Podemos, portanto, concluir que a África do Norte, com excepção da Argélia, é atravessada, com 20 anos de atraso em relação às outras regiões da África, por essa sede de libertação.
O factor inovativo dos últimos meses não está, portanto, na mobilização das pessoas nas praças públicas, mas na surpresa que – no caso da Tunísia - parece ter causado aos Estados Unidos e à Europa, e – no caso da Líbia - na decisão duma intervenção directa sem consultar previamente a UA.

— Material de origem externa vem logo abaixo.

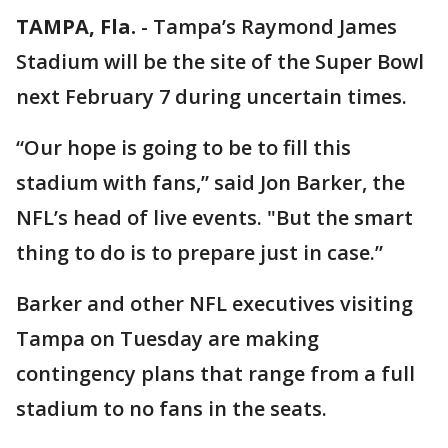
TAMPA, Fla.
-
Tampa’s Raymond James
Stadium will be the site of the Super Bowl
next February 7 during uncertain times.
“Our hope is going to be to fill this
stadium with fans,” said Jon Barker, the
NFL’s head of live events. "But the smart
thing to do is to prepare just in case.”
Barker and other NFL executives visiting
Tampa on Tuesday are making
contingency plans that range from a full
stadium to no fans in the seats.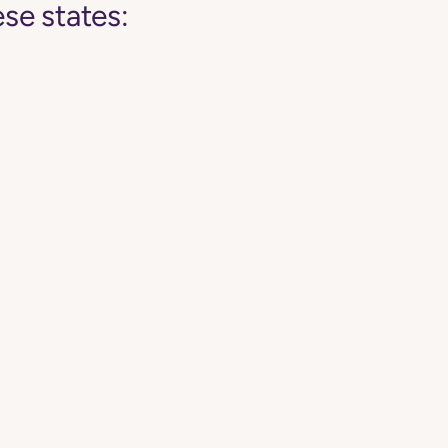
se states: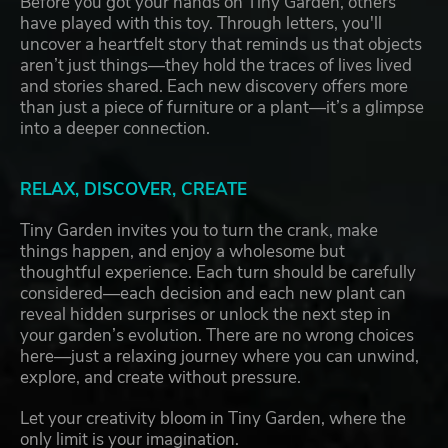
Before you got your hands on Tiny Garden, others
have played with this toy. Through letters, you'll
uncover a heartfelt story that reminds us that objects
aren’t just things—they hold the traces of lives lived
and stories shared. Each new discovery offers more
than just a piece of furniture or a plant—it’s a glimpse
into a deeper connection.
RELAX, DISCOVER, CREATE
Tiny Garden invites you to turn the crank, make
things happen, and enjoy a wholesome but
thoughtful experience. Each turn should be carefully
considered—each decision and each new plant can
reveal hidden surprises or unlock the next step in
your garden’s evolution. There are no wrong choices
here—just a relaxing journey where you can unwind,
explore, and create without pressure.
Let your creativity bloom in Tiny Garden, where the
only limit is your imagination.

A solução encontrada pelos aliados para a crise líbia - contra um líder que tinha demonstrado em política estrangeira uma posição de grande autonomia em relação às potencias ocidentais – renova nos africanos o medo do retorno do “fantasma de Patrice Lumumba”, líder da República Democrática do Congo nos anos 50, vítima e símbolo daquela estratégia de eliminação sistemática de todos os políticos da África que mostram espírito de independência em relação aos interesses das potências estrangeiras. Hoje, mais do que nunca, a grande maioria dos dirigentes africanos perguntam-se se – como disse o Presidente do Uganda, Yoweri Museveni – no âmbito duma verdadeira cooperação será, por ventura, permitido também aos líderes africanos ter uma certa “independência intelectual”, sem com isso ter de fazer o mesmo fim de Lumumba, Amílcar Cabral, Thomás Sakara e muitos outros.